Fourth, forest. This madness also is made by the same two parties. They cut down trees in the higher plains and mountains and convert the land into something they say more valuable or more economically precious and they are: hotels, touring route, and any other place for fun. NATURE ISN’T ONLY FOR FUN! Well, yeah they say that they will replant the trees but I hear and I see that is just mostly bullsh*t. How do I prove that? Simple, there are some areas which are lower areas and never get caught by flood for many long years until this year. For more than 30 years they have never gotten caught in the flood and yet this year they are crying for help. Jakarta? that’s the worst of all places but it’s the capital of the country with the biggest money circulation in this country, they said about 70%, so I force myself to give some respects.
Fifth, education. I can’t say I am the best of all educated person nor my school is the best. What I hate is that students whom come from good and well facilitated school do protest against government about national examination. They said that was because this exams were not meant to be taken by students from the rimlands because they didn’t have the same quality as theirs. Oh, come on. If you have the quality why don’t you take the exams fairly, graduate and become the leader of this country so their fate can be better under your governing period?
Sixth, injustice. Well, I don’t have to explain any further about this. If I do, my head then will explode in anger.
Why do I blog? This is interesting question.
I’m not into journalism really much. I’m not a photographer like any other blogger who makes a lot of beautiful photos. I’m not good reader at books so I can make review of it and post them here. I’m not a good cook to blog about how great a recipe is In short, I don’t have, right now, my blogging specialty. But, I like to write. I love to write as many as possible about almost everything.
I need to hone my writing and reading skill especially in English so I write. I find blog is the best media to write something. Blog is the place where I can put passages of story of my own creation without worrying someone will make fun of me. Blog is the place where I can learn English in modern ways, culture, books, and any other. Blog is also place for me to read other people’s experiences.
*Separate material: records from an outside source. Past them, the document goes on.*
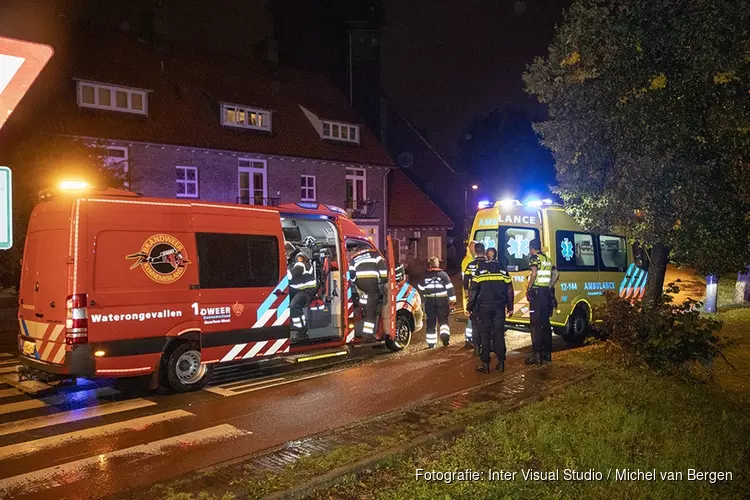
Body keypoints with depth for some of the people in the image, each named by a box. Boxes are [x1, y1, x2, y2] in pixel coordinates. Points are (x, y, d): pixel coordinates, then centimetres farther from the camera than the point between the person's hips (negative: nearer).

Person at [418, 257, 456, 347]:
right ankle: (445, 334, -13)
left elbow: (421, 288, 10)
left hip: (429, 302, 1)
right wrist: (452, 301, -5)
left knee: (431, 322, 7)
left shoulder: (425, 275, 1)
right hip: (442, 301, -1)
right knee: (443, 319, 12)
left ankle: (431, 343, 6)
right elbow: (450, 288, -8)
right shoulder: (443, 274, -5)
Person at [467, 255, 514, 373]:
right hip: (499, 307, 2)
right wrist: (510, 307, 16)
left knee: (485, 335, 2)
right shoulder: (503, 270, 7)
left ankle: (485, 364, 2)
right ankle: (501, 362, 11)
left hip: (484, 307, -2)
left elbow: (473, 290, -4)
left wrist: (470, 307, 1)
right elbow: (509, 290, 9)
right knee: (499, 335, 9)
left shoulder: (480, 270, -2)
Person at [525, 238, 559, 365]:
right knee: (546, 323, 13)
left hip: (536, 293, -8)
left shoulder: (534, 258, -7)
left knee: (536, 324, -6)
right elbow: (555, 273, 18)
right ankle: (547, 353, 17)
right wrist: (550, 287, 17)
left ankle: (537, 355, -8)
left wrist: (528, 288, -13)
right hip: (547, 293, 8)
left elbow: (534, 273, -21)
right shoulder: (548, 259, 17)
I have sometimes many things so imaginary inside my mind like stories, opinions, and sometimes fantasies. I find blog can be used to channel those ideas into letters so people out there can read my thoughts fairly and if they like my ideas, my contents, I hope these can at least entertain them.
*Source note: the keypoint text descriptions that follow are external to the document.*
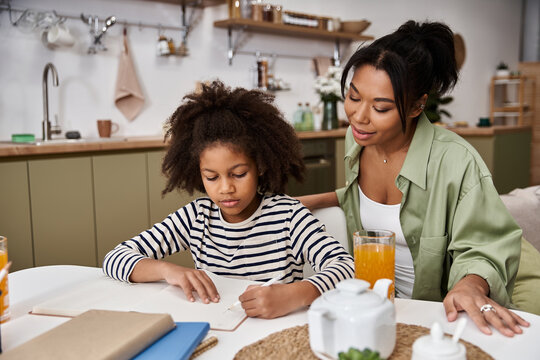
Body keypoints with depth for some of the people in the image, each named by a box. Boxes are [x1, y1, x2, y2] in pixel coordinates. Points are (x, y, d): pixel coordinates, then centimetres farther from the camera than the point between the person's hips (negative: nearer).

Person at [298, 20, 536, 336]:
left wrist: (472, 284, -34)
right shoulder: (357, 139, -3)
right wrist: (317, 200, 12)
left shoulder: (456, 163, -23)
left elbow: (484, 249, -16)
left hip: (436, 309, -3)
Blog is a fun way to do reading. Why is that fun? Because I don’t have to read anything I don’t like. For example, I hate it when I have to ready political passage as my learning material or sport-related article. But in there many things other than politics and sports in blogging world. I can find the same learning material in other passage such as art, photography, expedition, and other experience.
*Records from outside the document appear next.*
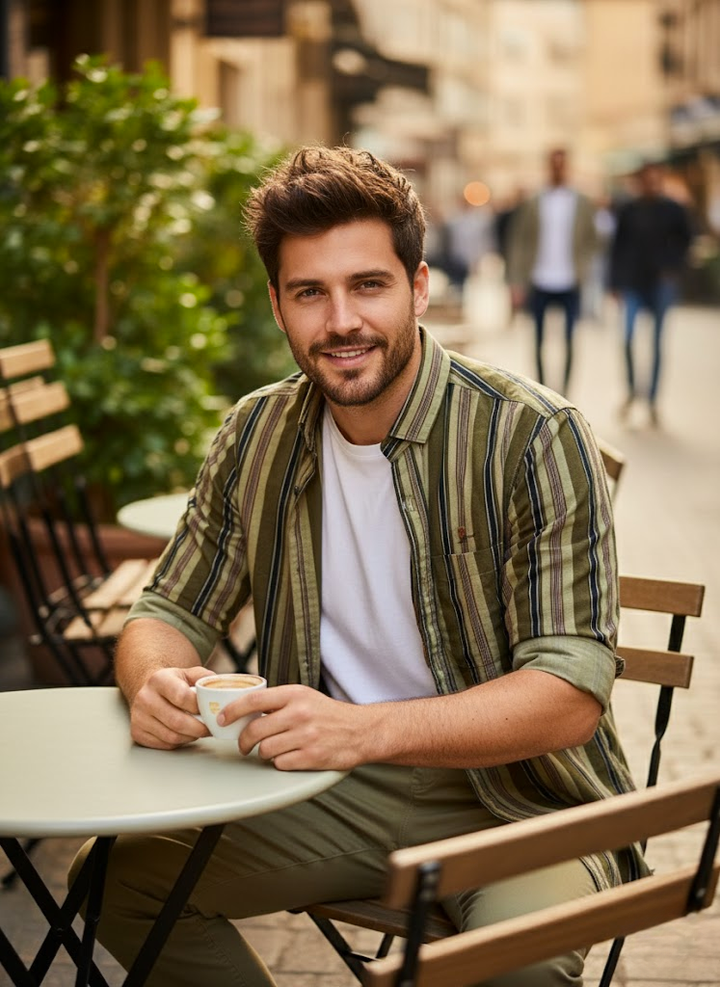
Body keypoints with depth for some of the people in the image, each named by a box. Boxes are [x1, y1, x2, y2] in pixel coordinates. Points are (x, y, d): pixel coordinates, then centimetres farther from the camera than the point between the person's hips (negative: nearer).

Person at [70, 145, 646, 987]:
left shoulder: (533, 438, -15)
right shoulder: (258, 435, 1)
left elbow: (572, 691, -21)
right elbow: (170, 611, 7)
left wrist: (366, 729, -36)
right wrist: (156, 682, -19)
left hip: (514, 799, -5)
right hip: (336, 791, 5)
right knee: (115, 877, -9)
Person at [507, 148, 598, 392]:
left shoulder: (583, 204, 6)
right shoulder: (533, 204, 4)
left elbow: (591, 241, 9)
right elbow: (518, 243, 3)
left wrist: (582, 269, -5)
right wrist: (517, 283, -4)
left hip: (570, 285, 0)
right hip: (539, 284, 0)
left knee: (568, 342, 0)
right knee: (540, 341, 5)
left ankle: (565, 392, 6)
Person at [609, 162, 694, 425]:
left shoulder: (674, 210, 2)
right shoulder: (628, 211, 3)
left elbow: (686, 240, 11)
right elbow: (618, 247, 5)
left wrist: (674, 268, -3)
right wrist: (616, 283, 1)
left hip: (661, 283, 0)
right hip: (633, 282, 0)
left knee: (657, 342, 4)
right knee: (628, 337, -13)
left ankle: (652, 399, 12)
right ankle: (631, 389, 8)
To be able to contribute in such thing: telling people how wonderful you morning was; how great your coffee was: how beautiful your local festival was; is just awesome. When in real life, there is no guarantee that people would read your writings, in blog, there are plenty certainties that people would lovely read your stories. You don’t have to be afraid about finding someone else who shares common hobbies or interest with you.
By blogging, I find myself learning so much: learning how to make sentences in English, combine them into one meaningful passage, and mix it another passage into good stories. More importantly, I read, I know, I learn.
So, this is what I get but I am pretty sure that there are more which I haven’t realized yet.